骨盤臓器脱手術
ご自身の組織を生かした手術(NTR)を基本とします
骨盤臓器脱の手術は、現在までのところ一つの術式で全てを解決できる方法はありません。手術の経路として腟から行う(経腟式)方法、腹腔鏡下に行う方法、あるいはそれらを組み合わせた方法などがあります。またメッシュという網目状の人工物を体内に挿入して臓器(子宮、膀胱、直腸など)を支える方法とメッシュをつかわないで主にご自身の組織を生かしてこれらの臓器を支える方法があります。
それぞれの方法にメリット・デメリット、あるいはそれぞれの患者さんの向き不向きがあります。メッシュを使用する手術の方法は弱っている場所にメッシュを挿入して補強するので支えがより強固であり再発率がやや低いというメリットがあります。しかしメッシュ挿入にともなう副作用としてメッシュびらん(体内に挿入したメッシュが腟からでてくること)やそれに伴う感染、出血、腰痛、腹痛、骨盤内感染、便秘症、アレルギーなどがあります。これらの発生率は数%であり決して頻度の高いものではありません。さらにメッシュの挿入方法によりそのリスクの程度は異なります。しかし感染などを起こした場合、ときに深刻な状態に陥ることもあります。そのときにメッシュを抜去する必要がありますが体内に深く埋め込まれたメッシュの抜去には困難を伴いその手術による合併症(出血、臓器損傷、感染など)も危惧されます。
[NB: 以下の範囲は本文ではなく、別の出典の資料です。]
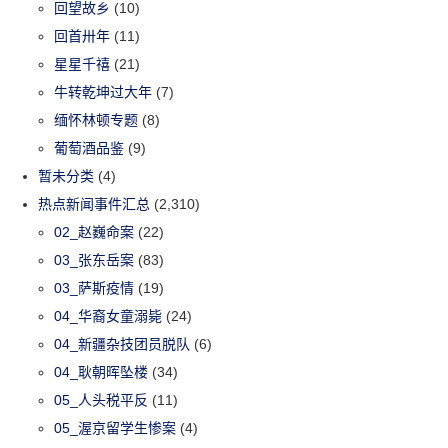
回望故乡
(10)
回首卅年
(11)
星星千禧
(21)
牛转乾坤过大年
(7)
缅怀林顿专题
(8)
葡萄酒品鉴
(9)
暂未分类
(4)
热点新闻事件汇总
(2,310)
02_赵巍命案
(22)
03_张东岳案
(83)
03_萨斯疫情
(19)
04_华裔女童溺毙
(24)
04_新疆杂技团员脱队
(6)
04_耿朝晖坠楼
(34)
05_人头税平反
(11)
05_渥京留学生惨案
(4)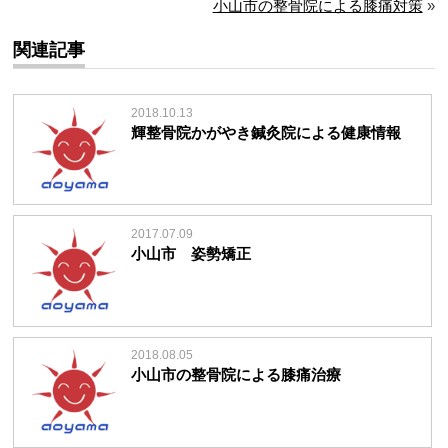
小山市の整骨院による膝痛対策
»
関連記事
2018.10.13
輝整骨院かがやき鍼灸院による健康情報
2017.07.09
小山市 姿勢矯正
2018.08.05
小山市の整骨院による膝痛治療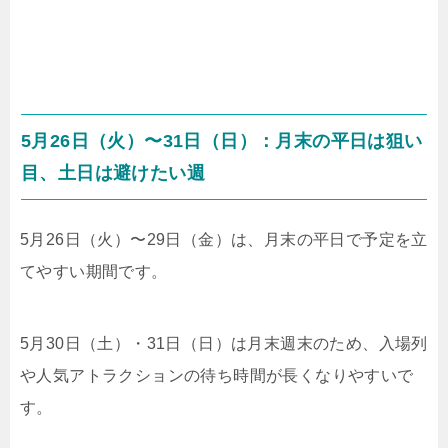
5月26日（火）〜31日（日）：月末の平日は狙い
目、土日は避けたい週
5月26日（火）〜29日（金）は、月末の平日で予定を立
てやすい期間です。
5月30日（土）・31日（日）は月末週末のため、入場列
や人気アトラクションの待ち時間が長くなりやすいで
す。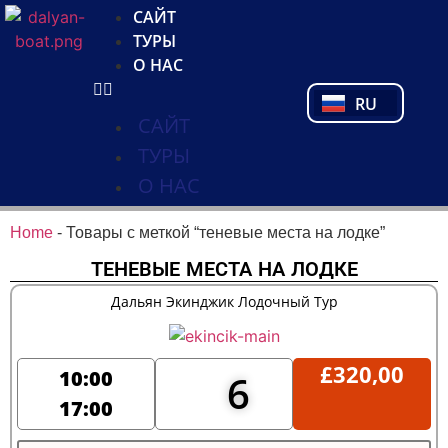
NL
САЙТ
FR
ТУРЫ
PL
О НАС
PT
RU
TR
САЙТ
ТУРЫ
О НАС
Home
-
Товары с меткой “теневые места на лодке”
ТЕНЕВЫЕ МЕСТА НА ЛОДКЕ
Дальян Экинджик Лодочный Тур
£
320,00
10:00
6
17:00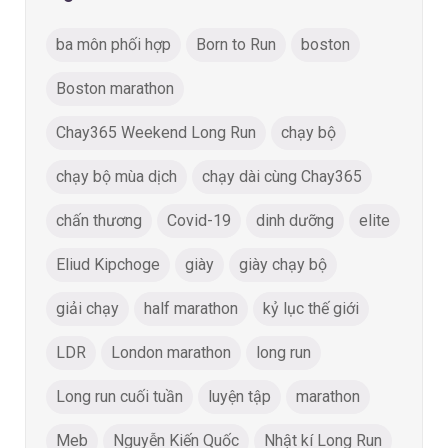
ba môn phối hợp
Born to Run
boston
Boston marathon
Chay365 Weekend Long Run
chạy bộ
chạy bộ mùa dịch
chạy dài cùng Chay365
chấn thương
Covid-19
dinh dưỡng
elite
Eliud Kipchoge
giày
giày chạy bộ
giải chạy
half marathon
kỷ lục thế giới
LDR
London marathon
long run
Long run cuối tuần
luyện tập
marathon
Meb
Nguyễn Kiến Quốc
Nhật kí Long Run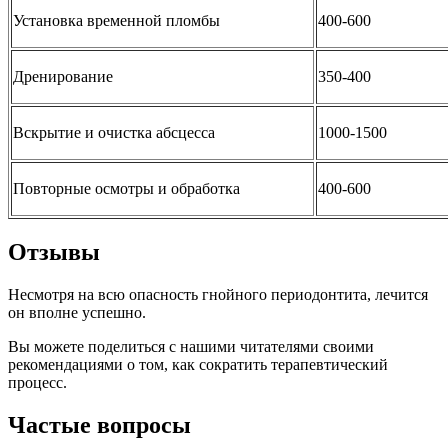
Установка временной пломбы
400-600
Дренирование
350-400
Вскрытие и очистка абсцесса
1000-1500
Повторные осмотры и обработка
400-600
Отзывы
Несмотря на всю опасность гнойного периодонтита, лечится
он вполне успешно.
Вы можете поделиться с нашими читателями своими
рекомендациями о том, как сократить терапевтический
процесс.
Частые вопросы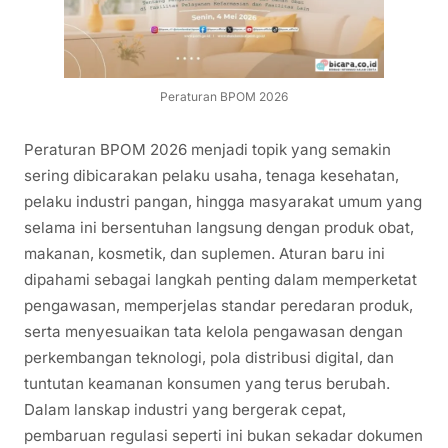
Peraturan BPOM 2026
Peraturan BPOM 2026 menjadi topik yang semakin
sering dibicarakan pelaku usaha, tenaga kesehatan,
pelaku industri pangan, hingga masyarakat umum yang
selama ini bersentuhan langsung dengan produk obat,
makanan, kosmetik, dan suplemen. Aturan baru ini
dipahami sebagai langkah penting dalam memperketat
pengawasan, memperjelas standar peredaran produk,
serta menyesuaikan tata kelola pengawasan dengan
perkembangan teknologi, pola distribusi digital, dan
tuntutan keamanan konsumen yang terus berubah.
Dalam lanskap industri yang bergerak cepat,
pembaruan regulasi seperti ini bukan sekadar dokumen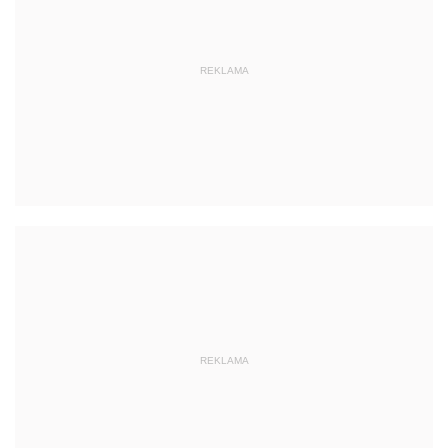
REKLAMA
REKLAMA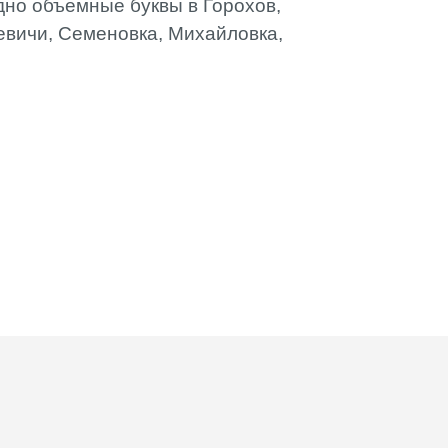
дно объемные буквы в Горохов,
евичи, Семеновка, Михайловка,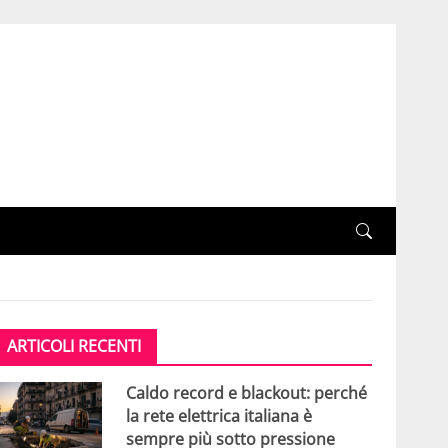
ARTICOLI RECENTI
Caldo record e blackout: perché
la rete elettrica italiana è
sempre più sotto pressione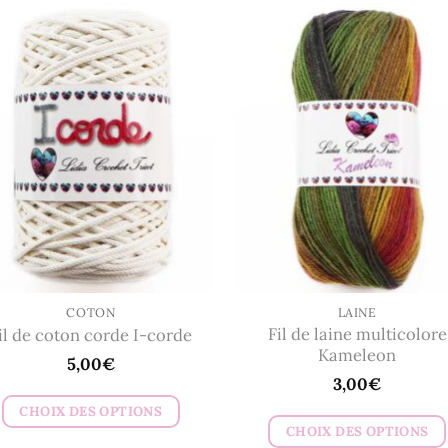
COTON
LAINE
Fil de laine multicolore
il de coton corde I-corde
Kameleon
5,00
€
3,00
€
CHOIX DES OPTIONS
CHOIX DES OPTIONS
Ce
そのため新都市病院では現在のところできるだけメッシュを使用しない方法、つまりご自身の組織を生かした手術を主に行っています。メッシュは一旦体内にいれると生涯、メッシュによる合併症は発生する可能性があります。そのためメッシュを挿入するのは最後の手段、あるいは重症例などに温存していたほうがよいのではないかと考えています。主に腹腔鏡手術と腟式手術を組み合わせて手術をしていますが、その再発率は10%以下で比較的な良好な成績であると考えています。しかもメッシュを使用していないので上記に記した心配なこととも無縁です。
最終的には患者さんの希望は当然のこと、年齢や行動範囲、様式、生活などを考慮しつつ骨盤臓器脱の治療方針や手術の方法を検討させていただきます。